- Posting images that depict the victim of the enemies of America in actual circumstances and conditions is not to be accepted. (note, graphic un-retouched photo, deemed by most on the left as inappropriate for viewing.)
- Posting images that depict the body of a dead baby, being held aloft and being blamed on Americans is perfectly OK. (note, graphic un-retouched photo, deemed by most on the left as completely appropriate for viewing.)
- Posting an e-mail, from an unsubstantiated source, describing unverified divorce proceedings of a prominent Virginia couple, neither of which hold elected office, that is good. (note, the e-mail has been removed by the blogger, but it promises to return.)

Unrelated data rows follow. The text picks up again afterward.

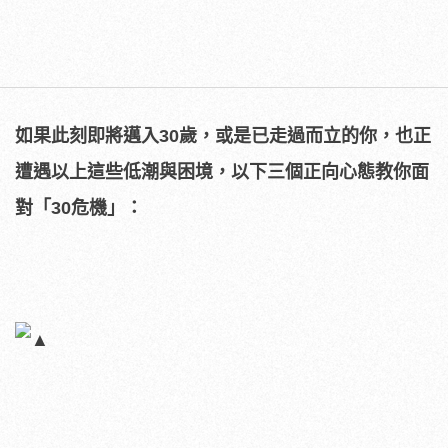
如果此刻即將邁入30歲，或是已走過而立的你，也正
遭遇以上這些低潮與困境，以下三個正向心態教你面
對「30危機」：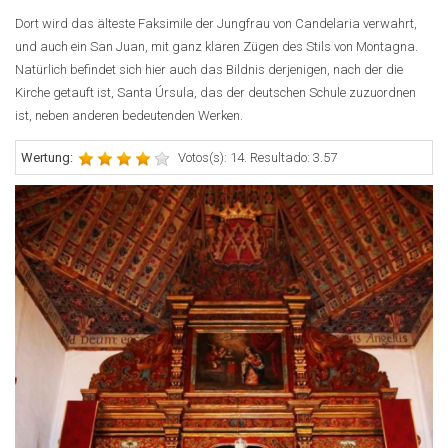
Dort wird das älteste Faksimile der Jungfrau von Candelaria verwahrt,
und auch ein San Juan, mit ganz klaren Zügen des Stils von Montagna.
Natürlich befindet sich hier auch das Bildnis derjenigen, nach der die
Kirche getauft ist, Santa Úrsula, das der deutschen Schule zuzuordnen
ist, neben anderen bedeutenden Werken.
Wertung:
Votos(s): 14. Resultado: 3.57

Allow me to interrupt myself for a moment. It's been brought to my attention in the comments that I cannot substantiate nor verify that Ben's post regarding the e-mail was unsubstantiated and unverified. That is true I suppose, since Ben' does not mention anywhere in the post just how he substantiated and verified it. I now return you to the rest of this post.
- Posting, in the headline, a word that my mother would have smacked me for using is also good.
- Posting, again in the headline, another word that my mother would have smacked me for using, yep, you guessed it. That too is very good.
Yes, you can delete someone else's entirely truthful blog, yet leave such scurrilous accusations on your own blog and still proclaim yourself to be ethically superior to most of those on the right. (note, Waldo does retract the statement, but way down the page where it's less likely to be read. Personally, I would have placed the retraction in the original comment, but apparently I don't know as much about ethical blogging as Waldo.)
- Posting an unsubstantiated conversation with an undisclosed person who relayed an unverifiable secondhand conversation they had on a plane about unsubstantiated allegations that a prominent Virginia politician had abused his ex-wife. That too is deemed to be perfectly alright ethically.
What I've learned from all this is that in Charlottesville ethics don't matter, aesthetics do.
Geesh... In the words of Jerry Fuhrman, just shoot me now.